Over the past few months, I have worked with two remarkably gifted individuals, Grant Sanderson and Sridhar Ramesh, on creating high-quality animated videos on mathematics for the YouTube channel 3Blue1Brown. It has been the experience of a lifetime, both expanding and strengthening my (often contrarian) views on math education. At the same time, it has taught me a lot of technical skills for creative expression in ways I would never have dared imagine in the past.
After three successful videos, this collaborative effort has recently come to an end, as Grant has decided to scale his channel back to a solo project. You can read about his reasons for this step on his Patreon. I wish him the best of luck for the future of the channel (which has just recently crossed 1M subscribers!). Its quality in both form and content has raised the bar for online educational content of any field.
What does the future hold for me now?
Over the past few years, it has become increasingly clear that video's role as a powerful new medium for education is firmly established, and is in the midst of replacing the traditional textbook as students' learning resource of choice. Looking at most textbooks, I say: good riddance. Well-made videos are so much more effective at conveying certain sorts of content than the written word. Even though of course, they can never replace the genuine human connection with a caring teacher, educational videos are here to stay.

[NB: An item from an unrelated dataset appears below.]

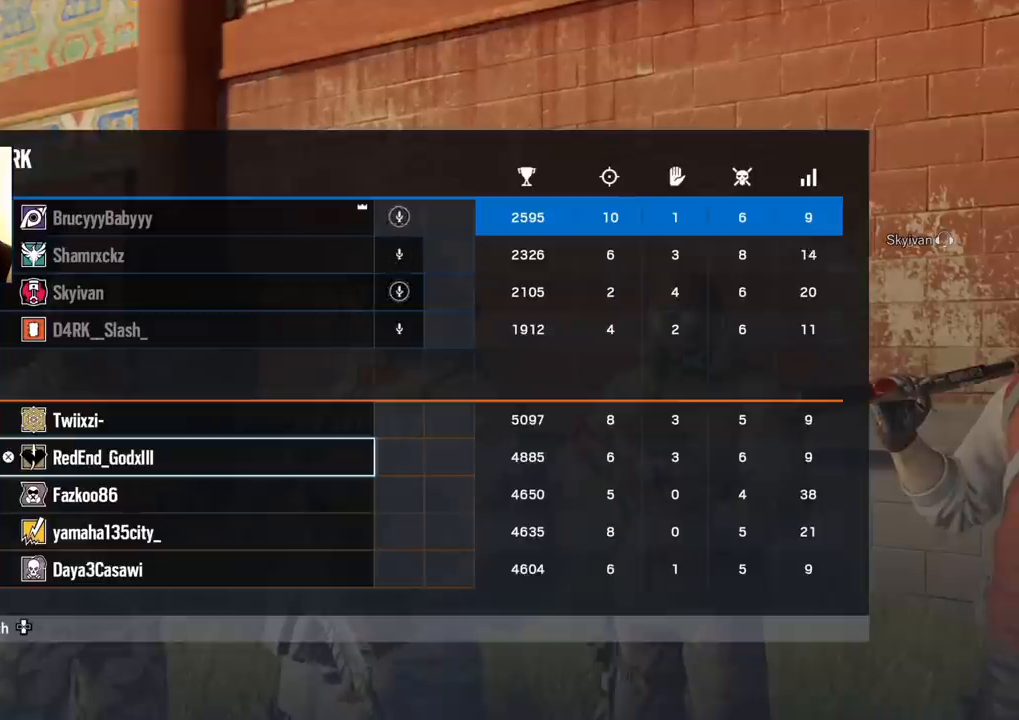
{"buttons": [], "left_stick": "center", "right_stick": "center", "events": [[50, "DPAD_DOWN", "down"], [150, "DPAD_DOWN", "up"], [250, "DPAD_DOWN", "down"], [283, "DPAD_DOWN", "up"], [400, "DPAD_UP", "down"], [483, "DPAD_UP", "up"]]}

But in recent months, and already when I had just started producing 3Blue1Brown videos, I've become increasingly conscious of the medium's limitations. Explanatory videos climb only two of the three rungs on (what I like to call) the Ladder of Engaging Content:
- Make it visual.
- Make it dynamic.
- Make it interactive.
Don't you kind of want to touch the mathematical objects in 3Blue1Brown's videos, reach into the screen? Play with them yourself, create your own? Then you are yearning for what Michael Nielsen calls an explorable medium for mathematics.
The idea is not new, in fact, parts of it can be traced back to the dawn of graphical user interfaces themselves. My own interest is fueled mainly by the mixture of delight and frustration that both GeoGebra and Desmos – in different ways – instill in me. Both apps illustrate a trade-off that appears to exist between power and usability.
As GeoGebra became more powerful over the years, its ease-of-use has greatly suffered. Many of my students had felt overwhelmed by the visual complexity of the early-2000s interface. (Truth be told, GeoGebra's latest versions have started to declutter the UI.)
Desmos, on the other hand, was designed from Day One for users of the mobile age. No menus, no tooltips, no tiny icons. Just touch your function! To keep that feeling of immediacy, the Desmos team treads very lightly when adding features. The price for this is that Desmos remains a graphical calculator – no less, but also no more. And still, it gives many of its users so much delight that their creative spark pushes against its boundaries!
The trade-off between power and usability seems to be unsurmountable. And yet, in recent years, a number of voices have started to question that premise. Ken Perlin's ChalkTalk and Michael Nielsen's Magic Paper are prototypes pointing in the right direction, as is this talk by ever far-out Bret Victor. Is the trade-off really a law of nature, or merely a self-fulfilling prophecy? Apps such as GeoGebra and Desmos have, each in their times, redefined what people believed possible in math-ed software. Who says we can't make that happen again?